Modern history

ACKNOWLEDGMENTS

MY THANKS go to staff members at the Royal Geographical Society in London, Anti-Slavery International in London, the Musée Royal de l'Afrique Centrale in Tervuren, Belgium, the Musée Royal de l'Armée et d'Histoire Militaire in Brussels, Svenska Missionsforbundet in Stockholm, the American Baptist Historical Society in Rochester, New York, the Sanford Museum in Sanford, Florida, and the Department of History of the Presbyterian Church (USA) in Montreat, North Carolina, all of whom kindly responded to my requests for information, photographs, or other materials. Thanks also to Enid Schildkrout at the American Museum of Natural History in New York, to the archivists at Hampton University, Hampton, Virginia, who allowed me to look at William Sheppard's papers, to Ebba Segerberg for translations from the Swedish, and to David Raymond and Fritz Stern for some good bibliographic suggestions.

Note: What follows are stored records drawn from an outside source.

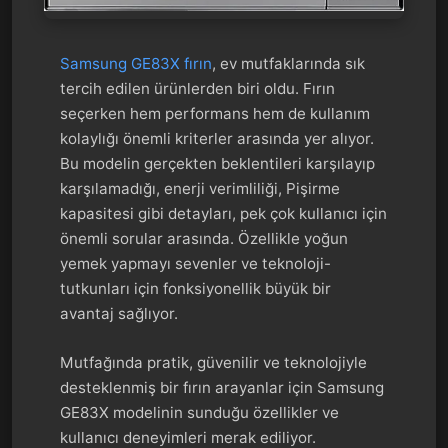
Samsung GE83X fırın
, ev mutfaklarında sık
tercih edilen ürünlerden biri oldu. Fırın
seçerken hem performans hem de kullanım
kolaylığı önemli kriterler arasında yer alıyor.
Bu modelin gerçekten beklentileri karşılayıp
karşılamadığı, enerji verimliliği, Pişirme
kapasitesi gibi detayları, pek çok kullanıcı için
önemli sorular arasında. Özellikle yoğun
yemek yapmayı sevenler ve teknoloji-
tutkunları için fonksiyonellik büyük bir
avantaj sağlıyor.
Mutfağında pratik, güvenilir ve teknolojiyle
desteklenmiş bir fırın arayanlar için Samsung
GE83X modelinin sunduğu özellikler ve
kullanıcı deneyimleri merak ediliyor.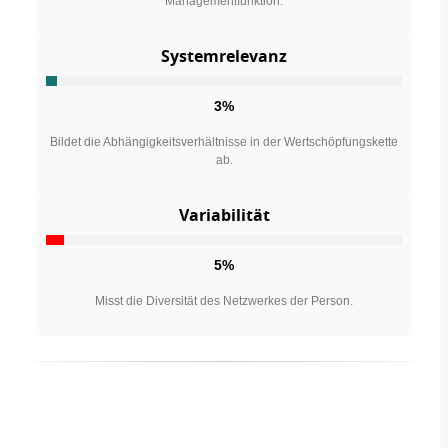
Managementfunktion.
Systemrelevanz
3%
Bildet die Abhängigkeitsverhältnisse in der Wertschöpfungskette
ab.
Variabilität
5%
Misst die Diversität des Netzwerkes der Person.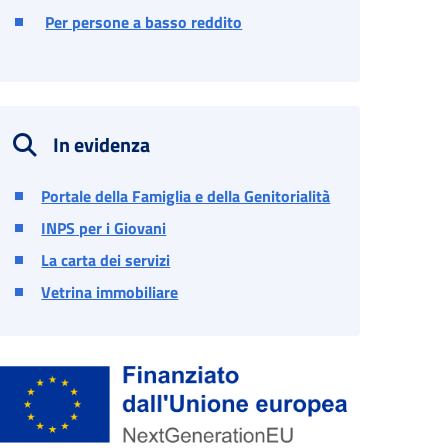
Per persone a basso reddito
In evidenza
Portale della Famiglia e della Genitorialità
INPS per i Giovani
La carta dei servizi
Vetrina immobiliare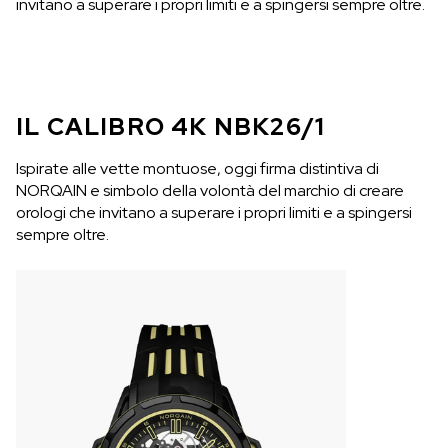
invitano a superare i propri limiti e a spingersi sempre oltre.
IL CALIBRO 4K NBK26/1
Ispirate alle vette montuose, oggi firma distintiva di
NORQAIN e simbolo della volontà del marchio di creare
orologi che invitano a superare i propri limiti e a spingersi
sempre oltre.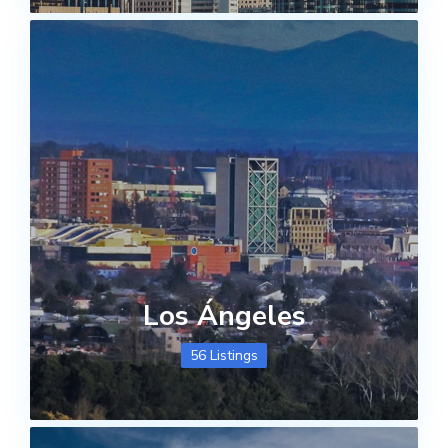
Los Ángeles
56 Listings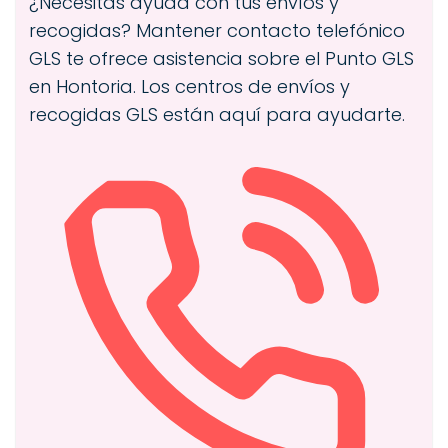
¿Necesitas ayuda con tus envíos y
recogidas? Mantener contacto telefónico
GLS te ofrece asistencia sobre el Punto GLS
en Hontoria. Los centros de envíos y
recogidas GLS están aquí para ayudarte.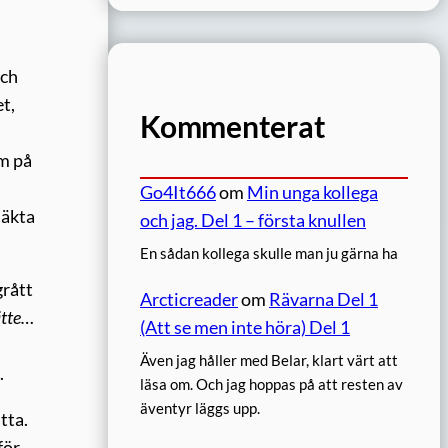
och
et,
Kommenterat
em på
Go4It666
om
Min unga kollega
 äkta
och jag. Del 1 – första knullen
En sådan kollega skulle man ju gärna ha
grått
Arcticreader
om
Rävarna Del 1
ätte…
(Att se men inte höra) Del 1
Även jag håller med Belar, klart värt att
.
läsa om. Och jag hoppas på att resten av
äventyr läggs upp.
tta.
för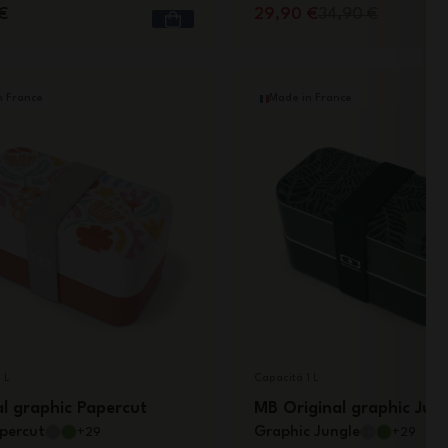
€
29,90 €
34,90 €
n France
Made in France
 L
Capacità 1 L
al graphic Papercut
MB Original graphic Jun
percut
Graphic Jungle
+29
+29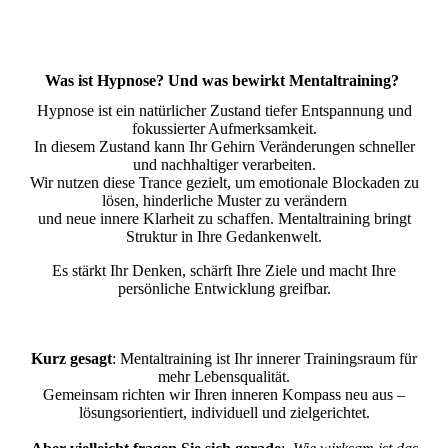
Was ist Hypnose? Und was bewirkt Mentaltraining?
Hypnose ist ein natürlicher Zustand tiefer Entspannung und
fokussierter Aufmerksamkeit.
In diesem Zustand kann Ihr Gehirn Veränderungen schneller
und nachhaltiger verarbeiten.
Wir nutzen diese Trance gezielt, um emotionale Blockaden zu
lösen, hinderliche Muster zu verändern
und neue innere Klarheit zu schaffen. Mentaltraining bringt
Struktur in Ihre Gedankenwelt.
Es stärkt Ihr Denken, schärft Ihre Ziele und macht Ihre
persönliche Entwicklung greifbar.
Kurz gesagt
: Mentaltraining ist Ihr innerer Trainingsraum für
mehr Lebensqualität.
Gemeinsam richten wir Ihren inneren Kompass neu aus –
lösungsorientiert, individuell und zielgerichtet.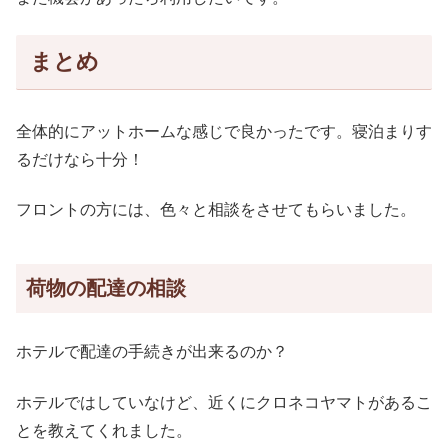
まとめ
全体的にアットホームな感じで良かったです。寝泊まりす
るだけなら十分！
フロントの方には、色々と相談をさせてもらいました。
荷物の配達の相談
ホテルで配達の手続きが出来るのか？
ホテルではしていなけど、近くにクロネコヤマトがあるこ
とを教えてくれました。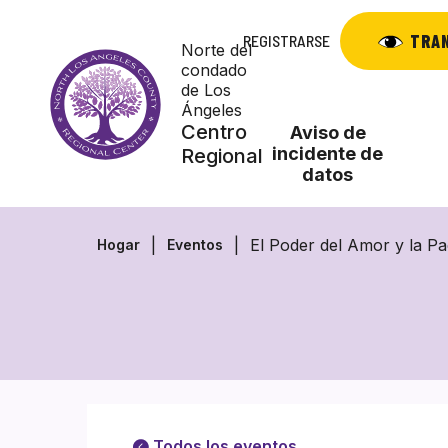
Saltar
al
TRA
REGISTRARSE
Norte del
contenido
condado
de Los
Ángeles
Centro
Aviso de
incidente de
Regional
datos
El Poder del Amor y la P
Hogar
Eventos
Todos los eventos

Writing this book helped me understand the essential role of libraries in preserving the records of history that powerful interests want forgotten or that people have chosen to ignore. I felt grateful to be able to borrow a book, even though—as I found in one case—I was the first person who had checked it out since 1937. Or—and this happened to me twice—to check out a library book from decades ago and find the pages still uncut. My thanks to the many helpful staff members at the various places I did research: the libraries at Northwestern University, Yale University, and Bates College; the New York Public Library; the library of Union Theological Seminary in New York; the Hoover and Green libraries at Stanford University, and, above all, the Doe, Moffitt, and Bancroft libraries of the University of California at Berkeley, where I did most of my work. Berkeley's rich range of materials from a century ago is eloquent testimony to what existed before small-minded politicians and tax-cutting fanatics began slashing the budgets of American public and state university libraries.

Although she was in the midst of finishing a remarkable book of her own, my wife, Arlie, talked, lived, and breathed this project with me every step of the way. By the time the manuscript was ready for her insightful reading, she knew the characters in the Congo story almost as if they were close friends of ours. I was lucky to have many real-life friends who also read the manuscript and gave me helpful comments, often drawing on their experience as writers, journalists, or historians: Ayi Kwei Armah, Harriet Barlow, Mary Felstiner, Laurie Flynn, David Hochschild, Patricia Labalme, Paul Solman, Allen Wheelis, Francis Wilson, and Blaikie, Monty, and Robert F. Worth. For critical readings and other support, I am also grateful to my agents, Denise Shannon and Georges Borchardt, and to my former editor at Houghton Mifflin, Dawn Seferian.

Almost every page of this book benefited immeasurably from intensive editorial consulting from Tom Engelhardt. Among American writers who care about their craft, Tom's name is a well-kept secret. There are few people alive for whom the act of critically reading, untangling and polishing a sentence, a paragraph, an entire book, is so much an act of the highest craftsmanship. If there were Oscars for editing, Tom would have won his long ago.

As a newcomer to this tragic patch of history, I was helped in my explorations by several people who know far more about it than I. Daniel Vangroenweghe read the manuscript and shared some documents with me. And I owe a special debt of gratitude to the two greatest scholars of this period, the anthropologist Jan Vansina and the historian Jules Marchal. Both generously responded to numerous calls and letters asking for information, and both read the manuscript with painstaking care, Marchal in two successive drafts, saving me from innumerable errors. They are not responsible for any mistakes that crept in by accident in my subsequent rewriting, or for the few points where my interpretation may differ from that of one or the other of them. I cannot thank them enough.